I really don’t know what to say that hasn’t already been said. If you want a cheap point and shoot, this one is fine. It is weatherproof, has a nice zoom, a retractable cover, and a viewfinder diopter.
I wandered around with it in my bag and then while going to the cinema I got this film and 2 other developed at a new-to-me lab. This lab was not in a major place and I think the chemicals were old. The negs I got back were all a bit purple. Plus I don’t have ready access to a cd player right now. So I had to scan the negs myself. Welcome to my purple life.
This camera was fine, it was not great. I would not recommend it, even for $3. The lowest aperture available was f5.6 which is really not great, especially for a weatherproof camera that might be used on a dull day. I know the film was not processed well, but it really did not handle the cloudy day well.

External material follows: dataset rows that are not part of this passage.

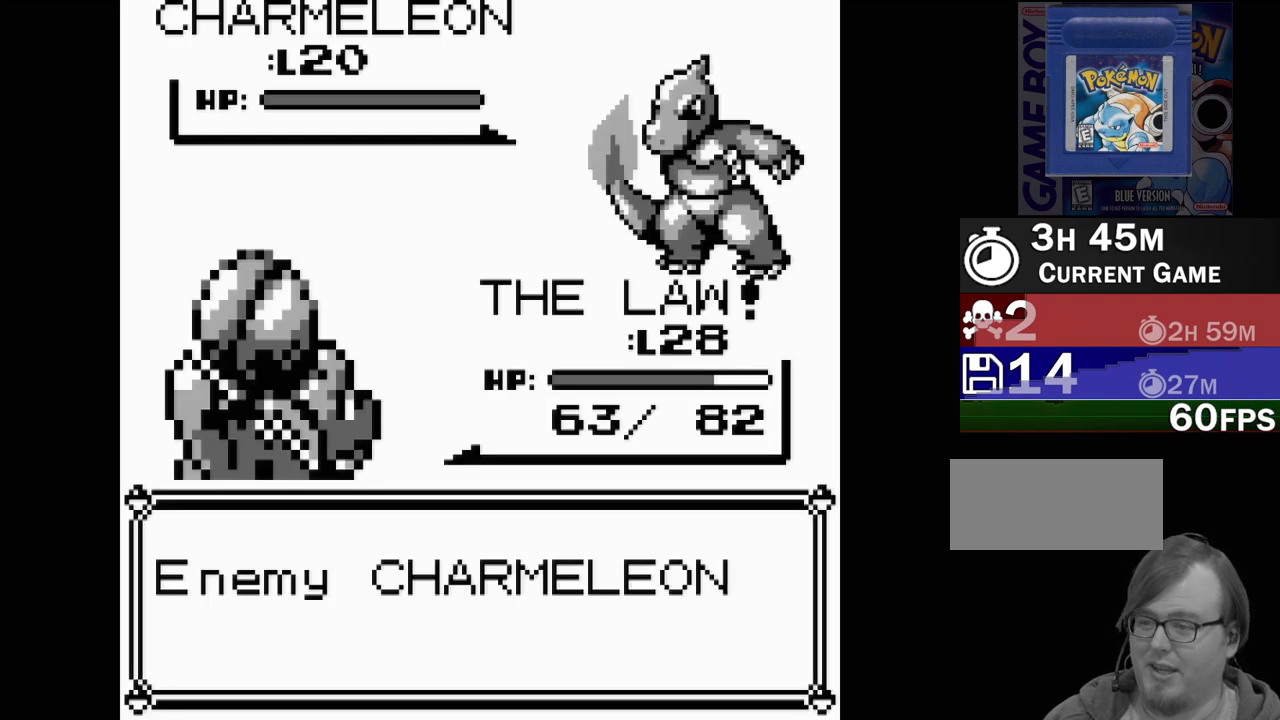
{"buttons": [], "events": []}
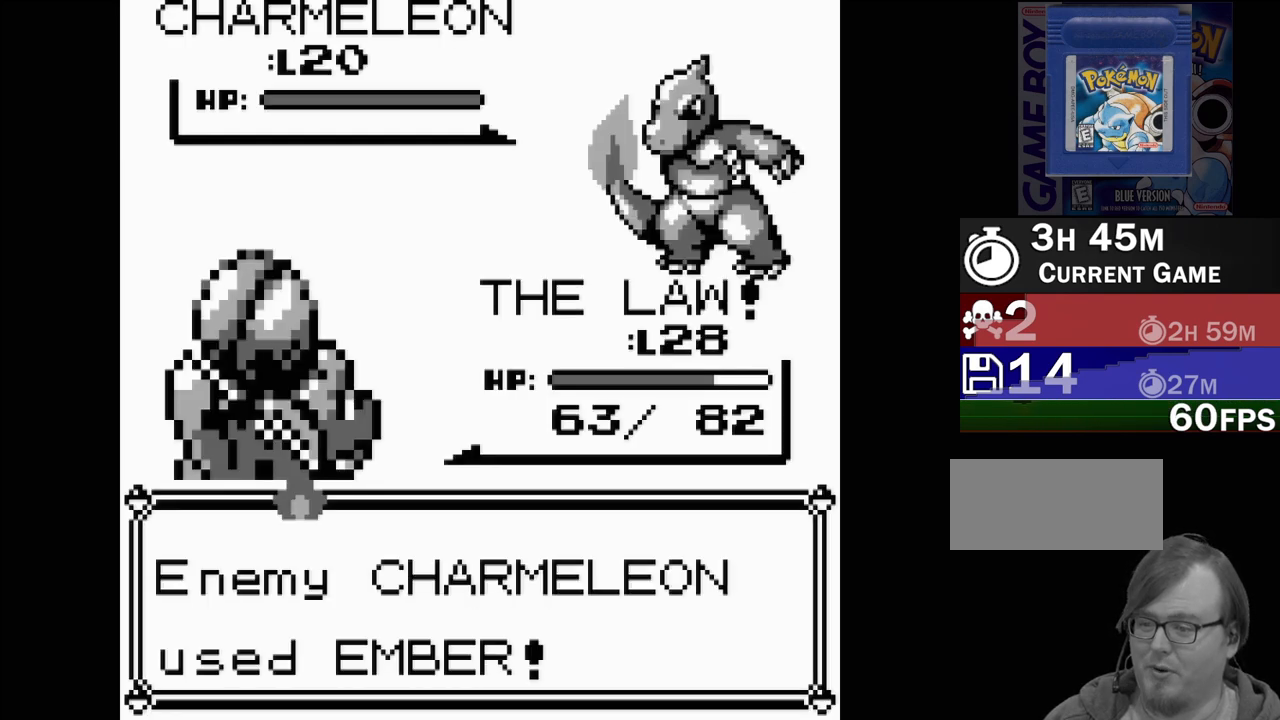
{"buttons": [], "events": []}
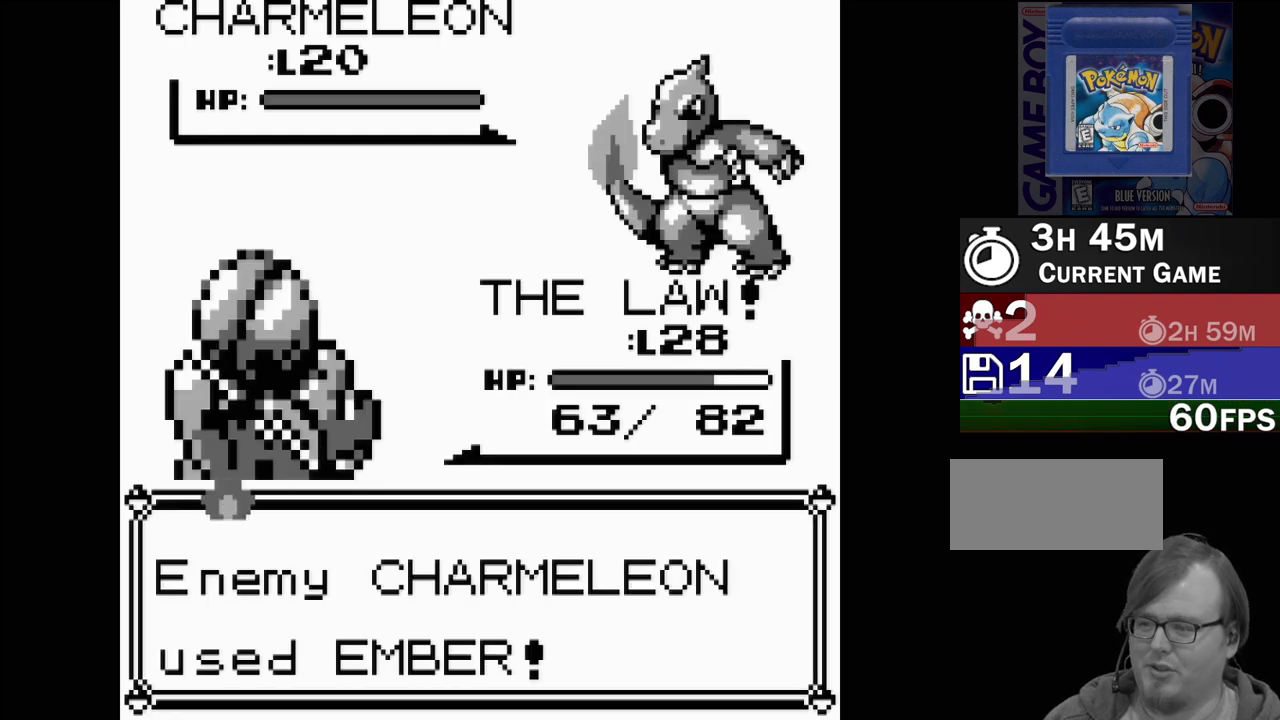
{"buttons": [], "events": []}
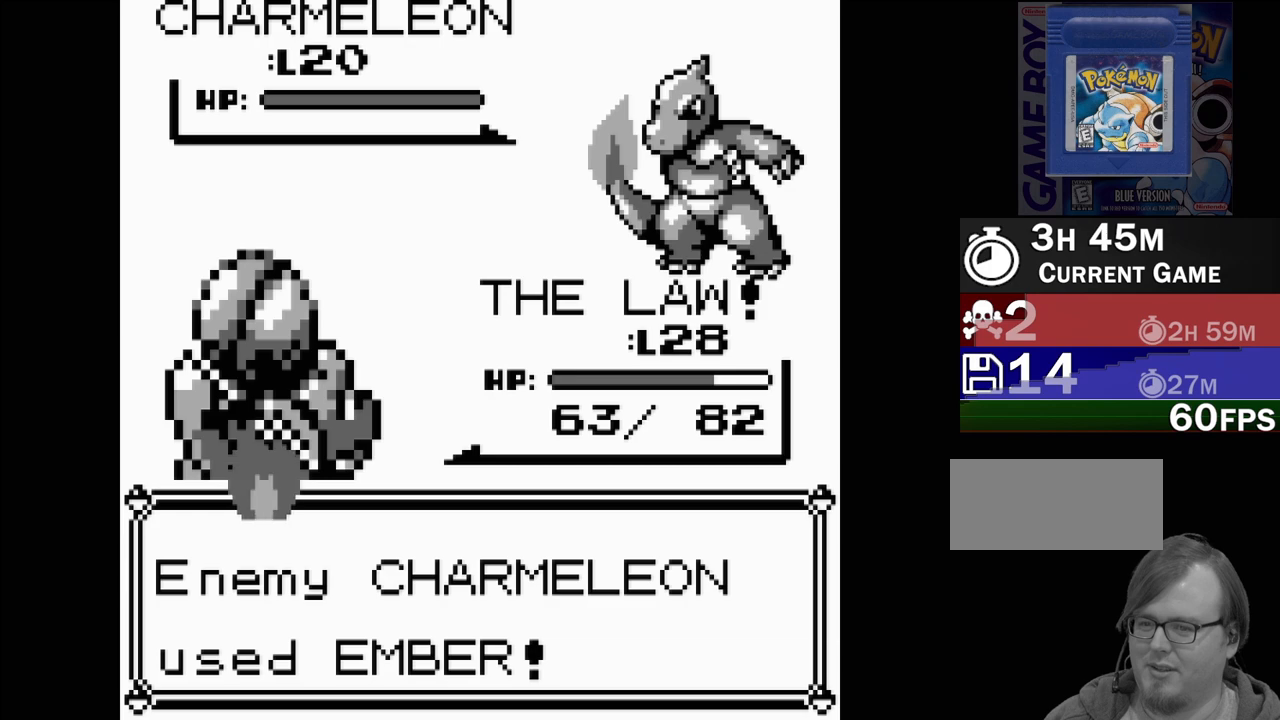
{"buttons": [], "events": []}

Keep or sell: I sold it back to the second hand shop, definitely not worth the weight.
This camera was given to me by a friend who moved house recently. In the new house were two vintage cameras which she gave to me to check out. Unfortunately, one, a Canonet, was jammed and not working. This was the other one. It wasn’t jammed, but it had not been used for a very long time so I was not sure it was working.
It is a monster of a camera, so heavy. The front trapezium is very art deco. There is very little about this camera on the net. The most I found were sites saying this was the same as the Konair 35 and was released around 1956. The only other information I found was from this great blog which reinforces the fact that it seems to be rare. Really the best place to find information is by looking at the camera.
The shutter speeds go from B to 1/400th of a second. The apertures ring moves smoothly between f1.9 to f22 so you can set the camera partway between the markings. The lever to cock the shutter is between the speed and aperture dials. It is possible to take multiple exposures if you wish. The lens is a 45mm T.K.C. Super Color Sygmar with Velex engraved on the underside. This example also has a dyno sticker on the side with the previous owner’s name. I like that, a connection to the past.
Focusing is done with a second image which on this example was fairly light, but it was still possible to use. Winding on was fairly easy, but rewinding was not. Oh my goodness, rewinding was tough. I had to use quite a bit of effort and I could sense the film scratching. It would need a CLA in the future, or a tiny bit of light oil in the relevant places, if I was going to use it again. But, did it work? It is the rainy season here so blue skies are a little rare and when they do arrive it is super hot.
Yeap, the film is scratched. Some of the shots were taken of students at my school so I have decided not to use them or blur them, but they all came out. Apart from the scratches, the shots have a really nice quality. But ultimately I did not enjoy using this camera. It was far too heavy. To be fair it is a good camera, I just have a weight issue right now. Due to leaving Japan and luggage allowances. The lens was so nice though. And after all this time it still worked. The fact that there was no fungus on the lens in this climate was amazing. It must have been well looked after and stored.
Keep or Sell: I asked the new house owner if it was ok to give the camera to a mutual friend, she said yes. So my camera stealing friend has another camera from me. She likes the fact it has the name on it. It makes it personal and when I said so, she put her hand on her heart. It will be well looked after.